While waiting for full digitalization, which is expected to help eradicate corruption at the Bureau of Customs (BoC), Commissioner Ariel Nepomuceno is implementing a system of cooperation to curb irregularities, which the agency is notorious for.
Nepomuceno said automation is expected to be in place next year.
In terms of ease of doing business, traders have been directed to be accredited, which means importers, brokers and consignees, “so they don’t have problems every year and are exposed to possible abuses.”
He said a work in progress is a policy that BoC personnel will not be allowed to moonlight as brokers. “I will dismiss people, I will file cases. There are a lot of those,” Nepomuceno said.
Since the practice is pervasive, all personnel were told to make a manifestation in a certificate that neither they nor their relatives, now or previously, had an interest or participation in brokerage activities.
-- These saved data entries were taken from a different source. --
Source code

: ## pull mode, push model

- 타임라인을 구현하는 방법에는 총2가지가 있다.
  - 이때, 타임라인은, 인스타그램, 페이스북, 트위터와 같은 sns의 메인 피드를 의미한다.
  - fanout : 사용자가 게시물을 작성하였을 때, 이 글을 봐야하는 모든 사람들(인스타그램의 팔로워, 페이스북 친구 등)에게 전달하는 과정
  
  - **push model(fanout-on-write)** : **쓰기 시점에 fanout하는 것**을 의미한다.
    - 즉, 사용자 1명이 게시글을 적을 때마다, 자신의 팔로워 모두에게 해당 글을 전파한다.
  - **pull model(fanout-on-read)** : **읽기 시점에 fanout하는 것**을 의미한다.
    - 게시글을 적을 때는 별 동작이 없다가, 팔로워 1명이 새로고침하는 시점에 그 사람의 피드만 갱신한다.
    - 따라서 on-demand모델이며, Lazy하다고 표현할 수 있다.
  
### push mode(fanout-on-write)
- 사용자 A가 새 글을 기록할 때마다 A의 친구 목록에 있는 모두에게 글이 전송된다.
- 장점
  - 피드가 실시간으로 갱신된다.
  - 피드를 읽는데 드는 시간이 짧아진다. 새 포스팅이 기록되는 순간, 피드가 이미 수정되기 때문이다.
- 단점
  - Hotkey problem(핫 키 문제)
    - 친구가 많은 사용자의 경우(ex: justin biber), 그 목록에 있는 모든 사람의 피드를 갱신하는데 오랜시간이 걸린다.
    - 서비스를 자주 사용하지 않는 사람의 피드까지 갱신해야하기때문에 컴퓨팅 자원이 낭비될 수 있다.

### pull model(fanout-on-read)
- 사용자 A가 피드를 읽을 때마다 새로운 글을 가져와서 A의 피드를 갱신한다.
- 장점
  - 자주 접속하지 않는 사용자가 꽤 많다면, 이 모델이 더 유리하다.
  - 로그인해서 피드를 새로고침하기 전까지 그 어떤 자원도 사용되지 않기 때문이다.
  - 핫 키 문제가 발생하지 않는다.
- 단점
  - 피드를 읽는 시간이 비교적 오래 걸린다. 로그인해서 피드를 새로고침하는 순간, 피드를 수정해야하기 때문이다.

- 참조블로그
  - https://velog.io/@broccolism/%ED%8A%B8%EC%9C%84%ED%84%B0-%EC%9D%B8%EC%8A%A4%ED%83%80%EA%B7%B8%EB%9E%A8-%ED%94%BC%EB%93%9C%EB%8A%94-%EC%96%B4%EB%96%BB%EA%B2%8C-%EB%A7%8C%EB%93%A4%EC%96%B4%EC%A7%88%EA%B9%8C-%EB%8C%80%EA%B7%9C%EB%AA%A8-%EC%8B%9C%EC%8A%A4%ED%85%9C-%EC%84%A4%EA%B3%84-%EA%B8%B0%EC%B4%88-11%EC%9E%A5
Those who admitted that they or their relatives had a business interest before will not be penalized since that’s not prohibited. Around 138 manifested they had an interest in a brokerage business out of more than 5,000 personnel.
“We will monitor them,” Nepomuceno said.
“We have an automated risk management system that we can use to see whether those brokerage firms or importers obtained “a discount or are paying a low price. We can monitor that,” he added.
The BoC chief said the disclosure is needed since failure to declare “would be fraud. Once we find out later that they lied, since the declarations are notarized, that can mean a lot of problems for them.”
“We have an enforcement group and an intelligence group. That’s one of their tasks to give me feedback and I assure the general public that once I have the information, we will act decisively,” he said.